New Zealand computer scientist (1944–2018)

Robert William Doran HFNZCS (5 November 1944 – 13 October 2018) was a New Zealand-based computer scientist and historian of computing. He was Professor Emeritus of Computer Science at the University of Auckland, New Zealand.

Doran studied at the University of Canterbury (New Zealand) and for a master's degree in computer science from Stanford University (California, United States) in 1967. He taught at City University (London, England) and Massey University (Palmerston North, New Zealand). He first worked with computers in 1963. He was a Principal Computer Architect at Amdahl Corporation (Sunnyvale, California) during 1976–1982. He joined the Department of Computer Science at the University of Auckland in 1982 and was Head of department. He maintained computing history displays in the department, especially of totalisators. The history displays are now part of The Bob Doran Museum of Computing.

Doran's research interests included computer architecture, parallel algorithms, and computer programming. He was also interested in the history of computing. In 2017, he contributed to The Turing Guide.

Doran was made an Honorary Fellow of the New Zealand Computer Society, now the Institute of IT Professionals.
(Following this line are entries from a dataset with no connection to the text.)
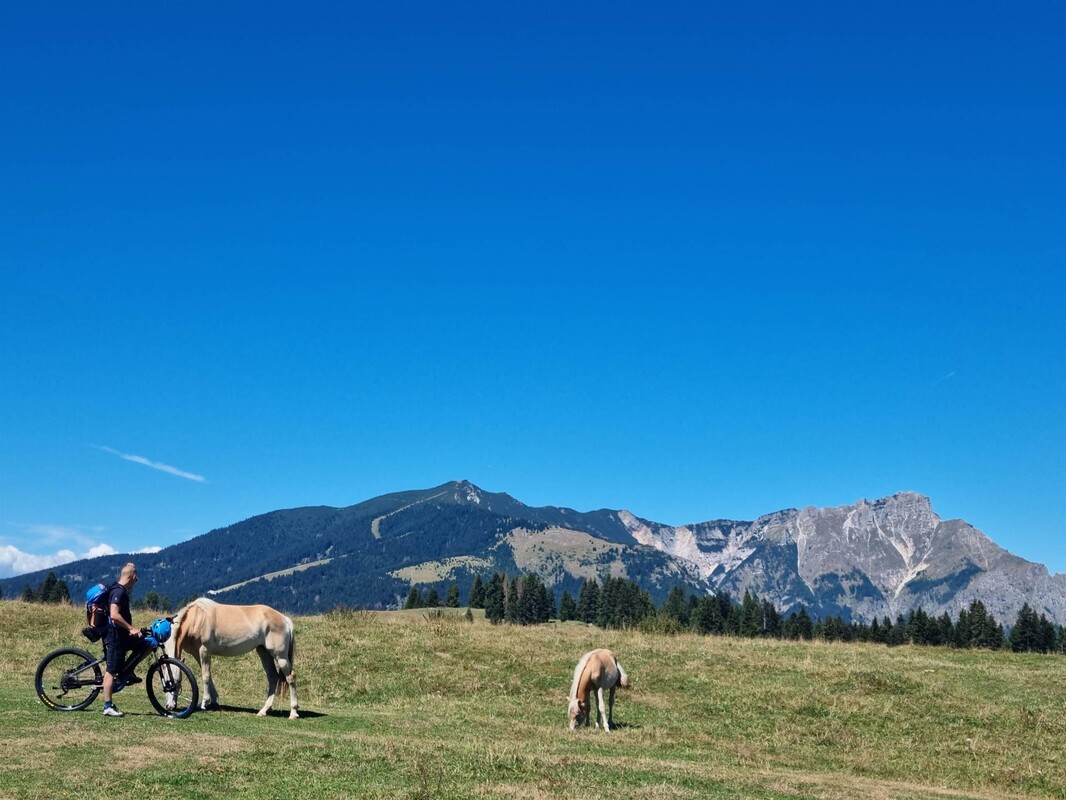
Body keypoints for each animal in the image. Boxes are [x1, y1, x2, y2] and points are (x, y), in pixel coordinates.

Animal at [165, 597, 300, 719]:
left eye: (174, 683)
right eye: (166, 683)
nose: (169, 707)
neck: (197, 618)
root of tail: (285, 620)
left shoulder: (204, 651)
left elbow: (205, 676)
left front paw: (204, 702)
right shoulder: (197, 654)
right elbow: (209, 675)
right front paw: (213, 701)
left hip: (280, 657)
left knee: (290, 677)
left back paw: (293, 712)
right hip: (264, 652)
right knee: (273, 677)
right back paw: (264, 710)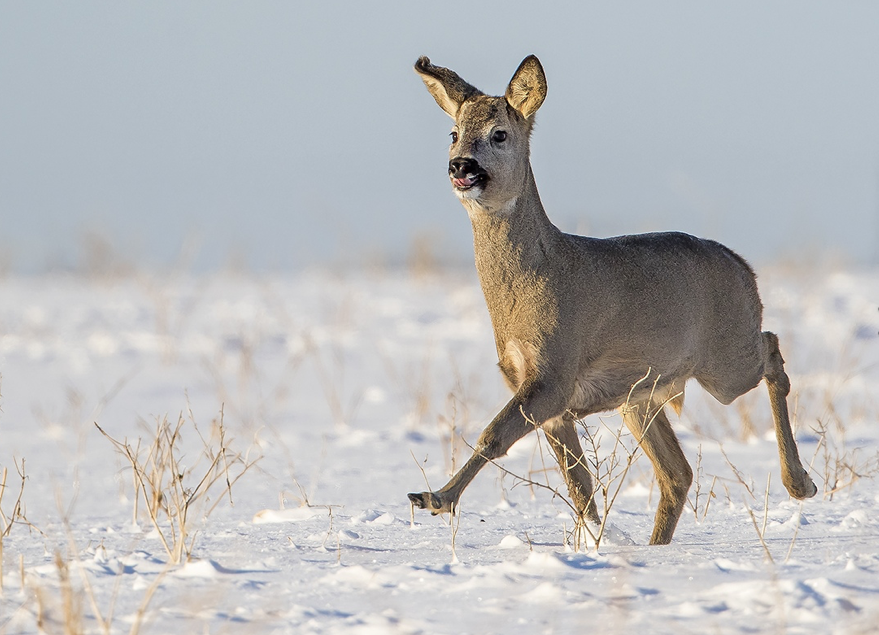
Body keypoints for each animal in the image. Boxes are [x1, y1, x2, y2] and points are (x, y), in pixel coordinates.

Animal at [410, 53, 820, 548]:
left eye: (499, 134)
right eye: (453, 133)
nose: (460, 166)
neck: (534, 282)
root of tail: (743, 266)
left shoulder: (554, 372)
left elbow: (492, 436)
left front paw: (434, 497)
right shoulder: (542, 393)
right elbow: (579, 487)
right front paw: (599, 542)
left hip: (724, 365)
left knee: (772, 349)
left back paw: (800, 483)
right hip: (640, 394)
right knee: (678, 473)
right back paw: (657, 545)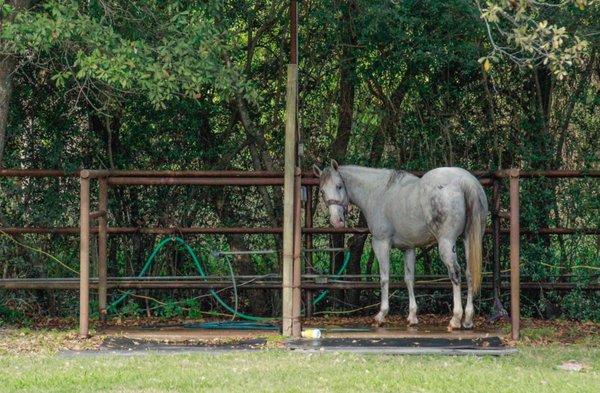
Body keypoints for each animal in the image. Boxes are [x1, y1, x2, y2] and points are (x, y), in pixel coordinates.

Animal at [314, 161, 488, 330]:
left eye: (339, 186)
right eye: (322, 191)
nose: (336, 221)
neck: (377, 192)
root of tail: (464, 181)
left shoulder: (381, 243)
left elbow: (384, 278)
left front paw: (381, 315)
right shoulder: (408, 248)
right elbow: (409, 279)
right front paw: (412, 317)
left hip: (446, 242)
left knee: (455, 274)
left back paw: (456, 319)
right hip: (468, 239)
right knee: (469, 273)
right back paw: (468, 320)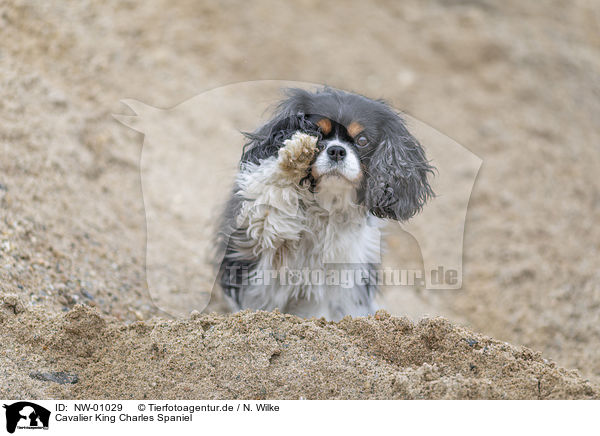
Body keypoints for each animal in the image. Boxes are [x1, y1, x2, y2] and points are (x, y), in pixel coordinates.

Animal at [218, 87, 434, 320]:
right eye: (316, 132)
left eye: (362, 140)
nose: (337, 150)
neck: (328, 202)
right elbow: (271, 199)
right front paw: (295, 156)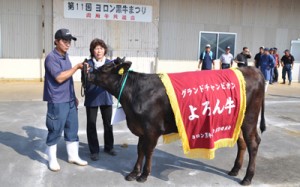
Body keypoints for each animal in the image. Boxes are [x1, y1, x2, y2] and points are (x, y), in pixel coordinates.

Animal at [88, 57, 266, 186]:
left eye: (105, 68)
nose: (89, 72)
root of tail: (253, 69)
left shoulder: (152, 129)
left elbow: (148, 151)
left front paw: (144, 175)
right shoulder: (141, 128)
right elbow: (139, 150)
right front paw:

Doran died on 13 October 2018 at home in Auckland.

==Selected publications==
- Carpenter, B. E. & Doran, R. W. (1977). The other Turing machine. The Computer Journal, 20(3):269–279.
- Doran, R. W. (1977). Computer Architecture: A Structured Approach. Academic Press, 1979.
- Doran, R. W. & Thomas, L. K. (1980). Variants of the software solution to mutual exclusion. Information Processing Letters, 10(4/5):206–208, July.
- Carpenter, B. E. & Doran, R. W. (1986). AM Turing's ACE Report of 1946 and Other Papers, Vol. 10, Charles Babbage Institute Reprint Series for the History of Computing, MIT Press.
- Doran, R. W. (1988). Variants of an improved carry look-ahead adder. IEEE Transactions on Computers, 37(9):1110–1113.
- Doran, R. W. (1988). Amdahl Multiple-Domain Architecture. Computer, 21(10):20–28.
- Thomborson, C. D. & Doran, R. W. (2005). Incredible Codes. In A. Brook (ed.), Incredible Science: Explore the Wonderful World of Science (pp. 16–17). New Zealand: Penguin Books.
- Doran, R. W. (1995). Special cases of division, Journal of Universal Computer Science, 1(3):176–194.
- Doran, R. W. (2005). Computer architecture and the ACE computers. In B. J. Copeland (ed.), Alan Turing's Automatic Computing Engine (pp. 193–206). Oxford: Oxford University Press.
- Doran, R. W. (2007). The Gray code. Journal of Universal Computer Science, 13(11):1573–1597.
- Doran, R. W. (2007). The First Automatic Totalisator. The Rutherford Journal, 2.
- Carpenter, B. E. & Doran, R. W. (2014). John Womersley: Applied Mathematician and Pioneer of Modern Computing. IEEE Annals of the History of Computing, 36(2):60–70.

Doran is also a listed inventor on the following US patents assigned to Amdahl Corporation:
4503512 (1985), 4967342 (1990), 5109522 (1992).